Camp Pendleton Marine Corps Base sign outside the main gate of the base. (UT File Photo/San Diego Union-Tribune/TNS)

A Marine stationed at Camp Pendleton who allegedly told a social media acquaintance that he was waiting for “Civil war 2” has pleaded guilty to participating in the breach of the U.S. Capitol on Jan. 6, 2021.

Cpl. Micah Coomer pleaded guilty on May 17 in federal court in Washington, D.C., to one misdemeanor count of parading, demonstrating or picketing in a Capitol building. He faces up to six months in jail and up to five years of probation when sentenced.

A Camp Pendleton-based spokesperson said last week that Coomer is still on active duty and still assigned to the same position he was at the time of his arrest in January, as a system engineer for intelligence, surveillance and reconnaissance systems with 1st Radio Battalion, I Marine Expeditionary Force Information Group. reported that it was unclear if Coomer, who would have required a security clearance for his intelligence job, still held such a clearance two days after his guilty plea.

Coomer, who enlisted in 2018 and became a corporal in 2020, faces the potential for administrative action by the Marine Corps, including possible discharge, according to a Marine Corps manual.

“The Marine Corps is fully cooperating with the ongoing Department of Justice proceedings,” a spokesperson for the I Marine Expeditionary Force wrote in a statement. “The Marine Corps does not comment on ongoing legal matters to preserve the integrity of the disposition decision process under the Uniform Code of Military Justice.”

As part of his plea agreement, Coomer agreed to an interview with law enforcement and a review of his social media accounts and postings from around the time of the Capitol riot. Prosecutors promised not to charge him with additional offenses arising from that interview and social media review unless any such potential crimes were violent in nature.

According to a criminal complaint, it was an Instagram post by Coomer that prompted the investigation against him and two other Marines and ultimately led to all three being charged.

That post included several photos from outside and inside the Capitol building. In the caption, Coomer wrote “Glad to be apart of history.”

FBI agents later served a warrant for access to the Instagram account and allegedly discovered messages containing conspiracy theories about the 2020 presidential election.

Coomer allegedly wrote to one Instagram user that “everything in this country is corrupt. We honestly need a fresh restart. I’m waiting for the boogaloo.”

The “Boogaloo” movement is a loose network whose adherents, known as Boogaloo Bois, often espouse anti-government views and a hope for or belief in a coming civil war. When the other user asked Coomer what he meant by “boogaloo,” Coomer allegedly responded, “Civil war 2.”
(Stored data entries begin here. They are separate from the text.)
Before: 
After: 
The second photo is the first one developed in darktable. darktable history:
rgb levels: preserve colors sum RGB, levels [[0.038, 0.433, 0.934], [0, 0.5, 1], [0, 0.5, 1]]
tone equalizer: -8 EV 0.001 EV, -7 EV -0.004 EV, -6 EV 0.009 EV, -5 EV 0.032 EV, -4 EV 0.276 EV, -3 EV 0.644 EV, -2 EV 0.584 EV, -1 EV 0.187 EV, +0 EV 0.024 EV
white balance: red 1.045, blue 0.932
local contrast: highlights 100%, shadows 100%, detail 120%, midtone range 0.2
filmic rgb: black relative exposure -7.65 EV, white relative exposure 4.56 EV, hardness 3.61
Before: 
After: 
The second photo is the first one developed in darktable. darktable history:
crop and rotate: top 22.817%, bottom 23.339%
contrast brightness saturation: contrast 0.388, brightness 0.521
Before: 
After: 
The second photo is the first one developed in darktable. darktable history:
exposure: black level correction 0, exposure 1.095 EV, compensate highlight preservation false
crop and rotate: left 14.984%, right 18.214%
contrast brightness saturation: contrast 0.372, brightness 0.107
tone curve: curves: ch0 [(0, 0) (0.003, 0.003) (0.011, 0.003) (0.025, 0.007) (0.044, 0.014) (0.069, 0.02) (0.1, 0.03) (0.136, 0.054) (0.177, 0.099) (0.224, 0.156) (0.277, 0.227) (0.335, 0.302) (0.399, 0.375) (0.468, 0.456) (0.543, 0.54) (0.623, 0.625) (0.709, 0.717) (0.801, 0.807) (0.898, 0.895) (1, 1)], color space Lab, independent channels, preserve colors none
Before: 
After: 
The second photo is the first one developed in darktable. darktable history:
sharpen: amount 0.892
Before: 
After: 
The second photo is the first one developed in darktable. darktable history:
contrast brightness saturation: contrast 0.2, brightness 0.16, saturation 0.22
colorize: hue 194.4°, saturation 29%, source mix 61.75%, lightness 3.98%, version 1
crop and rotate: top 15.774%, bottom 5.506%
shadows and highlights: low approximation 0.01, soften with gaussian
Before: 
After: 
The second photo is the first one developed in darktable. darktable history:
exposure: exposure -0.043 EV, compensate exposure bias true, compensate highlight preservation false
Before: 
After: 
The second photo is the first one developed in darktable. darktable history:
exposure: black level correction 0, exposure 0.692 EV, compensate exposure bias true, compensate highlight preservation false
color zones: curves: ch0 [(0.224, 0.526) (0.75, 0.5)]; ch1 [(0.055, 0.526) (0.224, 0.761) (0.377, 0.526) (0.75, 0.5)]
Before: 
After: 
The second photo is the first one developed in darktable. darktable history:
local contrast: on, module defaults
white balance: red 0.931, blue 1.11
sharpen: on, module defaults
According to a statement of offense that Coomer signed as part of his plea agreement, he admitted that on Jan. 6, he drove to Washington from “his military post in Virginia” along with Sgt. Joshua Abate and Sgt. Dodge Dale Hellonen. Coomer admitted to spending about 50 minutes inside the Capitol, mostly in the Rotunda, where the trio took photos of themselves with a statue that they adorned with a red “Make America Great Again” hat.

Court records show Abate and Hellonen are set for plea agreement hearings on June 12. Coomer is scheduled to be sentenced in August.